### Directions
Every entry below should be printed exactly, without its images.

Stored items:
»»
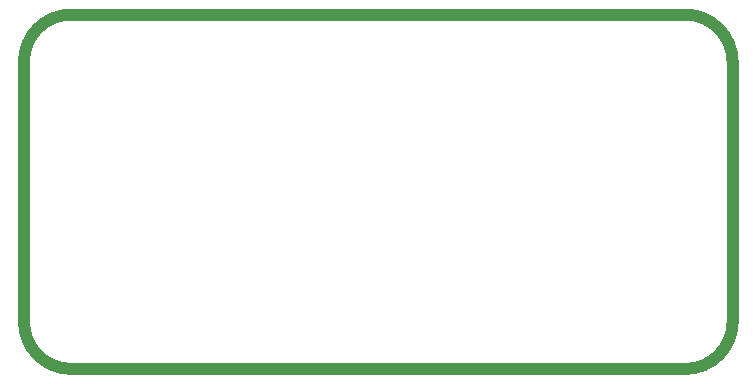
<source format=gbr>
%TF.GenerationSoftware,Altium Limited,Altium Designer,22.11.1 (43)*%
G04 Layer_Color=16711935*
%FSLAX45Y45*%
%MOMM*%
%TF.SameCoordinates,F25CF00E-CD35-404E-9013-36C82019CF52*%
%TF.FilePolarity,Positive*%
%TF.FileFunction,Other,Board*%
%TF.Part,Single*%
G01*
G75*
%TA.AperFunction,NonConductor*%
%ADD65C,1.00000*%
D65*
X400000Y3000000D02*
G03*
X0Y2600000I0J-400000D01*
G01*
Y400000D02*
G03*
X400000Y0I400000J0D01*
G01*
X6000000Y2600000D02*
G03*
X5600000Y3000000I-400000J0D01*
G01*
Y0D02*
G03*
X6000000Y400000I0J400000D01*
G01*
Y2600000D01*
X400000Y3000000D02*
X5600000D01*
X400000Y0D02*
X5600000D01*
X0Y400000D02*
Y2600000D01*
%TF.MD5,2a17db1d5a349d608e80424df8943a30*%
M02*

</source>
««
### Result of the task
<source format=gbr>
%TF.GenerationSoftware,Altium Limited,Altium Designer,22.11.1 (43)*%
G04 Layer_Color=16711935*
%FSLAX45Y45*%
%MOMM*%
%TF.SameCoordinates,F25CF00E-CD35-404E-9013-36C82019CF52*%
%TF.FilePolarity,Positive*%
%TF.FileFunction,Other,Board*%
%TF.Part,Single*%
G01*
G75*
%TA.AperFunction,NonConductor*%
%ADD65C,1.00000*%
D65*
X400000Y3000000D02*
G03*
X0Y2600000I0J-400000D01*
G01*
Y400000D02*
G03*
X400000Y0I400000J0D01*
G01*
X6000000Y2600000D02*
G03*
X5600000Y3000000I-400000J0D01*
G01*
Y0D02*
G03*
X6000000Y400000I0J400000D01*
G01*
Y2600000D01*
X400000Y3000000D02*
X5600000D01*
X400000Y0D02*
X5600000D01*
X0Y400000D02*
Y2600000D01*
%TF.MD5,2a17db1d5a349d608e80424df8943a30*%
M02*

</source>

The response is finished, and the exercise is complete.